Im Oktober 1517 fand ein Ereignis statt, das den Kurs des christlichen Denkens (und vieles andere mehr) veränderte; Martin Luther schrieb seine 95 Thesen und nagelte sie der Überlieferung nach an die Tür der Schlosskirche in Wittenberg.
Der 500. Jahrestag dieses erschütternden Ereignisses und der darauffolgenden Reformation wurde 2017 mit besonderen Gottesdiensten, Konzerten, Vorträgen, ja sogar Festen gefeiert – oder gewürdigt – vor allem in Ländern mit starker lutherischer Tradition. Ein solches Land ist Norwegen, wo ich seit 1990 lebe und arbeite. Ich wurde von einem Organistenkollegen, Synnøve Seibt, gefragt, ob ich irgendwelche Werke für Flöte und Orgel oder Flöte und Klavier kenne, die einen Bezug zu Luther hätten und bei einem Lutherkonzert verwendet werden könnten.
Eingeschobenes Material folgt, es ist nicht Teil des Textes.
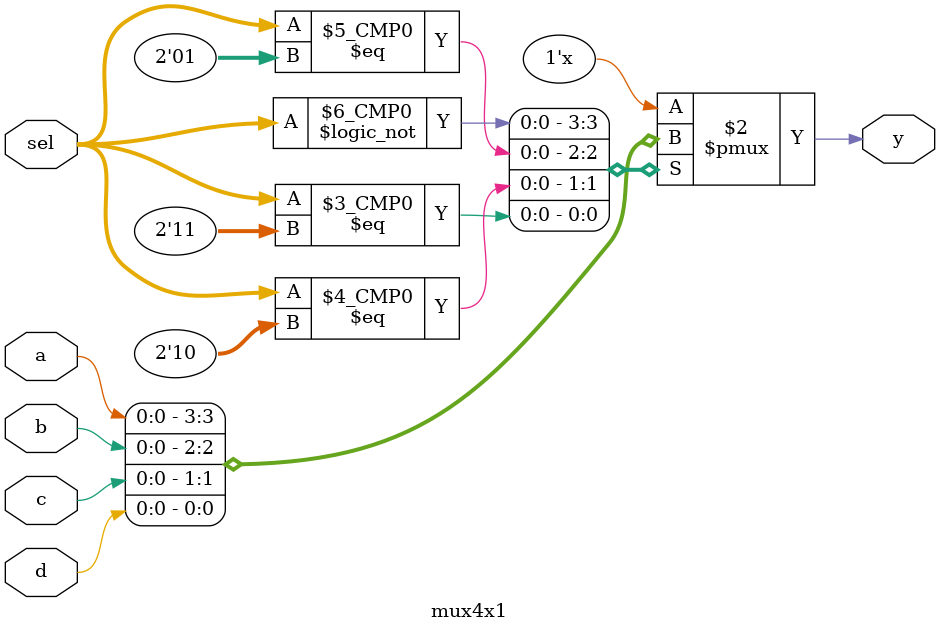
<source format=v>
module mux4x1(a,b,c,d,sel,y);
    input wire a;
    input wire b;
    input wire c;
    input wire d;
    input wire [1:0]sel;
    output reg y;

always @(*) begin
    case (sel)
        2'b00: y = a;
        2'b01: y = b;
        2'b10: y = c;
        2'b11: y = d;
    endcase
end

endmodule

</source>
Das habe ich nicht, aber ich habe mich freiwillig gemeldet, eines zu komponieren. D
as Ergebnis ist diese kurze Partita da Chiesa, die ihren ersten Interpreten Synnøve und der Flötistin Åsa Lindroos gewidmet ist. Es ist eine Reihe freier Variationen, die auf Fragmenten einer Melodie basieren, die Luther selbst komponiert hat, für einen Text, den er ebenfalls geschrieben hat, Ein' feste Burg ist unser Gott. Es ist wohl Luthers bekanntestes und beliebtestes Lied. Die Interpreten können Luthers Melodie vortragen (oder von einem Solosänger oder einem Chor vortragen lassen), bevor sie die Partita da Chiesa spielen, damit die Melodie, aus der die Motive stammen, zuerst vollständig präsentiert wird. Die Melodie erscheint in der Partita nie vollständig. Alternativ könnte die Melodie nach der Partita vorgetragen werden, die zuletzt gehörten Fragmente zu einer singbaren Melodie zusammengesetzt werden. Die sechs Abschnitte des Stücks sollten mit nur einer kleinen Pause zwischen ihnen gespielt werden, damit der Gesamtschwung der Partita erhalten bleibt. Es sollte kein Versuch unternommen werden, die Geschwindigkeit irgendwelcher Teile der Partita an die Geschwindigkeit anzupassen, in der der Hymnus Ein' feste Burg ist unser Gott gesungen wird. Die Partita ist eine Studie in motivischer Form, keine Reihe funktionierender Choralvorspiele.